Les problèmes de sécurité alimentaire qui se sont posés depuis la "crise de la vache folle" ont sensibilisé les Européens aux conditions d'élevage. Cette "qualité de vie" à laquelle ont droit les animaux est analysée par les chercheurs rassemblés dans l'important projet Welfare Quality. L'environnement, les conditions d'alimentation et de santé, et même la génétique sont autant de paramètres qui entrent en ligne de compte et sont étudiéspar différents groupes de travail. Mais la première tâche des partenaires fut de s'accorder sur cette notion complexe de bien-être. A partir de là, leur objectif est d'harmoniser des critères, applicables à travers l'Union, qui pourraient garantir une existence "supportable" à tous les animaux d'élevage.

Troupeaux de bovins
Sur le plateau de l'Aubrac, dans le Massif central (France), les troupeaux de bovins évoluent toute l'année dans un espace naturel. Qu'en pensent-ils? Les mesures imaginées par les chercheurs de Welfare Quality pour évaluer leur qualité de vie seront en grande partie centrées sur les animaux eux-mêmes, considérés comme les meilleurs indicateurs de leur propre bien-être, plutôt que sur l'échelle des risques qu'ils pourraient encourir.
© Dominique Pomies
Une question secondaire, le bien-être animal? L’affaire de quelques groupes d’extrémistes, principalement anglo-saxons? Tel n'est pas du tout l'avis de Harry Blokhuis. Pour ce chercheur de l’université de Wageningen (NL), membre du panel scientifique Santé & bien-être des animaux de l’Autorité européenne de sécurité alimentaire, "tout indique que le bien-être animal devient une préoccupation de l'ensemble des Européens, même si le nord-ouest du continent reste en pointe sur ces questions." Et pour preuve de l’exigence croissante des citoyens en la matière, de citer pêle-mêle les sondages d'Eurobaromètre 2005 (voir box), l’audience croissante des ONG consacrées au bien-être animal, le Plan d’action pour le bien-être animal initié par la Commission au début de l’année 2006 (voir box) et l’intérêt évident de nombreux grands industriels de l’agro-alimentaire pour ce thème.

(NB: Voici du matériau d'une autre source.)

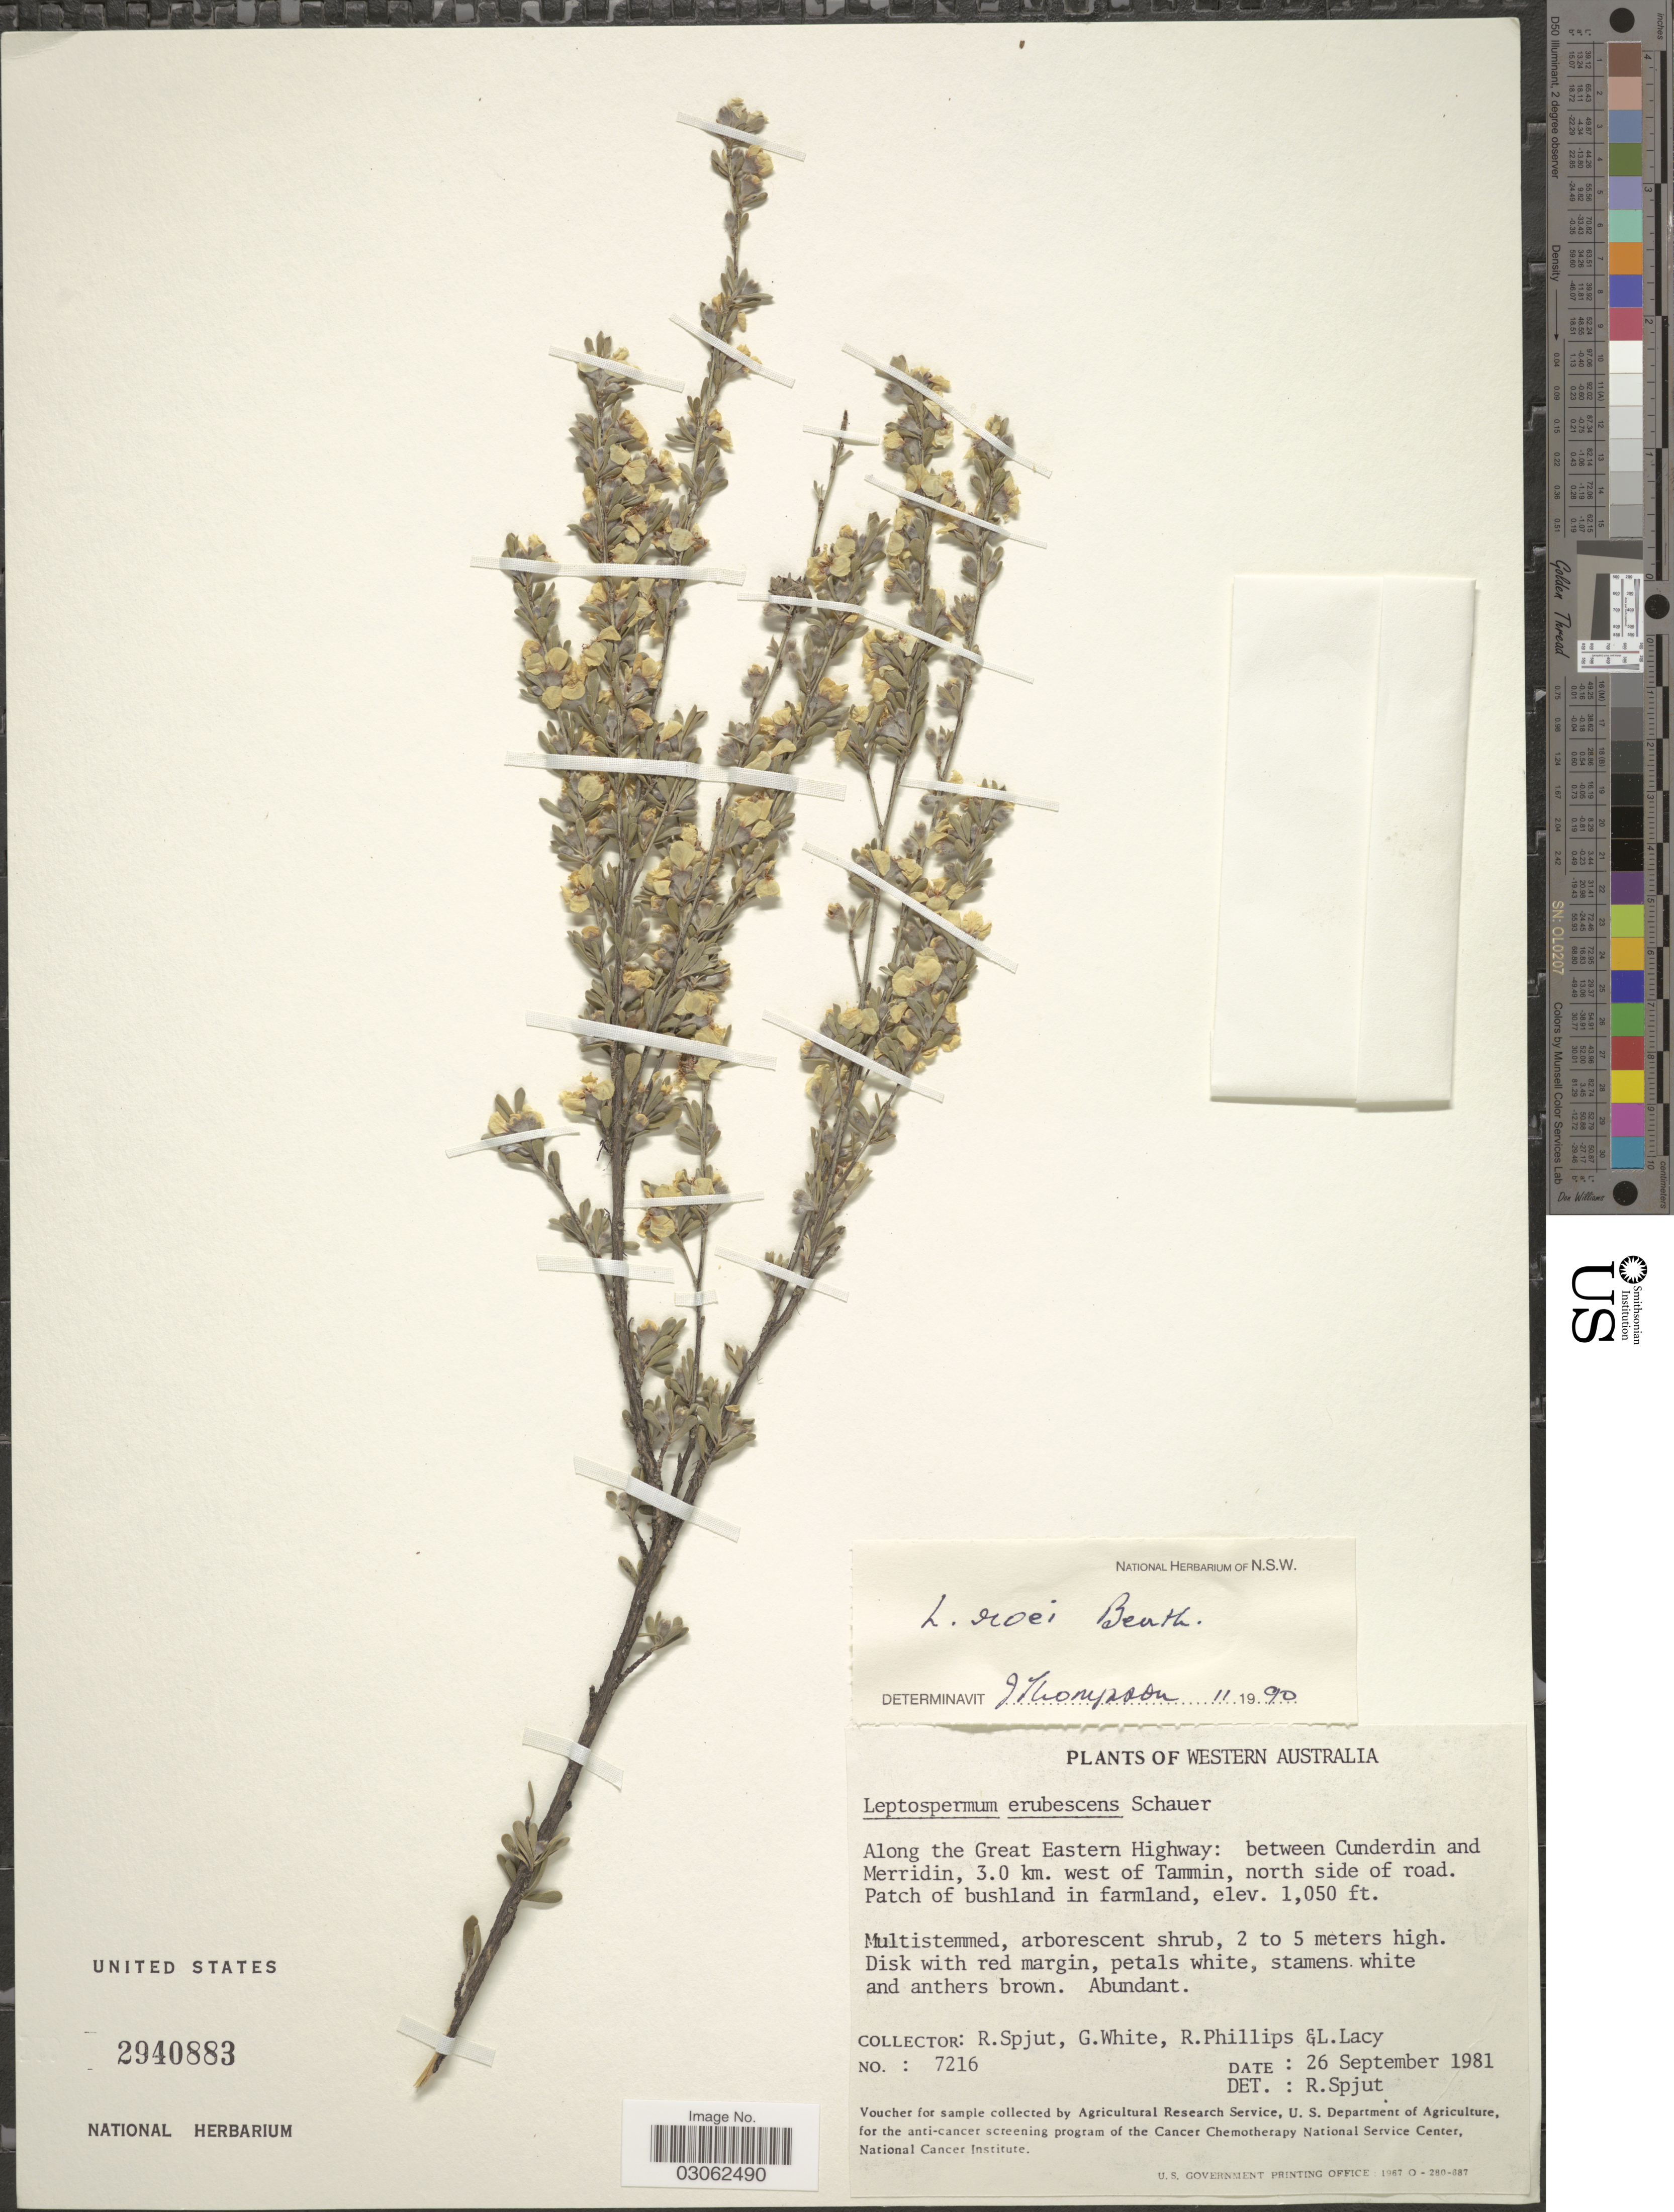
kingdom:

Harry Blokhuis, dont l'expertise s'étend à la majorité des types d'élevage, coordonne depuis deux ans le projet Welfare Quality. Financé par l'Union à hauteur de 14,4 millions €, celui-ci ne rassemble pas moins de 40 institutions de 13 pays. Son objectif, d’ici 2009, est d’à la fois rationaliser et unifier les approches de contrôle et d’amélioration du bien-être animal.

Le déclic des crises alimentaires
Pourquoi cette sensibilisation récente pour un sujet qui, durant des années, n'a guère fait recette? C’est que la décennie écoulée a été riche en menaces diverses sur la sécurité alimentaire, dont beaucoup mettaient en cause les pratiques d’élevage. Le grand tournant a sans doute été l’affaire de la "vache folle" qui a éclaté en 1996 et dont les répliques se sont succédé pendant plusieurs années. Mais il y a également eu des contaminations par des coliformes (une entérobactérie fermentant le lactose) particulièrement virulents en Norvège, des contaminations à la dioxine en France et en Belgique, l’épizootie de fièvre aphteuse et la toute récente "affaire" de la grippe aviaire.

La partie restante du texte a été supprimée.